Натужный голос хозяина таверны уже доносился из-за угла. Живко высыпал порошок в бочки с пивом. Он знал – как только заморские вина и первосортный мёд притупят вкус и затуманят разум благородных господ с их воинами, тавернщик выкатит бочку самого простого пойла, которое мигом разойдётся по всему столу пуще любого изысканного напитка.

Живко успел высыпать порошок, – тот быстро смешался с мутной жижей, которую взрослые почему-то обожали до одурения, – а затем метнулся к плюющемуся котлу, как раз когда в помещение ввалился тавернщик.

– Что ты тут делаешь, паскудник?! – мешок с зерном упал с плеч коренастого, лысого мужика, чтобы освободить пудовые кулаки. – А ну, я тебя!..

– Нет, папенька!
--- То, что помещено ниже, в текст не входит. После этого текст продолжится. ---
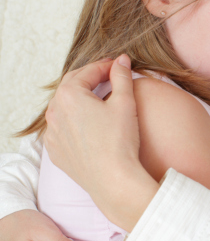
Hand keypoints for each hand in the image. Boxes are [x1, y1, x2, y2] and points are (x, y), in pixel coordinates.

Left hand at [44, 56, 155, 228]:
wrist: (113, 180)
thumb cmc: (119, 141)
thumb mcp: (125, 102)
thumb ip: (122, 76)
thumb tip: (122, 60)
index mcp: (69, 95)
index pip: (89, 71)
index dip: (106, 66)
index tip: (119, 66)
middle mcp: (54, 112)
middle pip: (72, 85)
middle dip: (90, 78)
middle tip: (108, 76)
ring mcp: (52, 133)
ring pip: (64, 107)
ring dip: (79, 98)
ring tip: (97, 97)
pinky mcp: (56, 150)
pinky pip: (61, 128)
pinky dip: (73, 120)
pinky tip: (87, 123)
Стой! – Милдрит вскочила перед отцом, загораживая путь. – Он помогал мне! Я сама попросила!

– Убирайся, раб! Убирайся! Завтра же скажу Эйкину, чтобы держал свою погань подальше от честных людей!

Когда сыпались последние угрозы, Живко уже выбежал наружу. Резко стало холодно, влажная от пота кожа покрылась мурашками, но в душе горело ликование.

«Не скажешь, гад! – думал про себя мальчишка. – Не скажешь… Смотри, как бы к утру в живых остаться!»

Он побежал к воротам, ведущим в сторону конюшен. Как только маленький силуэт показался на дороге и нарочито споткнулся, кувырнувшись два раза, Дражко понял, что засланный пастушонок сделал своё дело.

– Скоро выдвигаемся. Солнце уже садится.

━─━────༺༻────━─━

Из города доносились звуки разыгравшегося пира: смех, песни, музыка, пьяные завывания, грохот посуды. Главное веселье приходилось на двор острога, где здешний князёк собрал самых досточтимых гостей. Там же хранились их особо ценные товары, запасы монет, дорогие шкуры и прочее, что немыслимо привлекало голодных до чужого добра руян.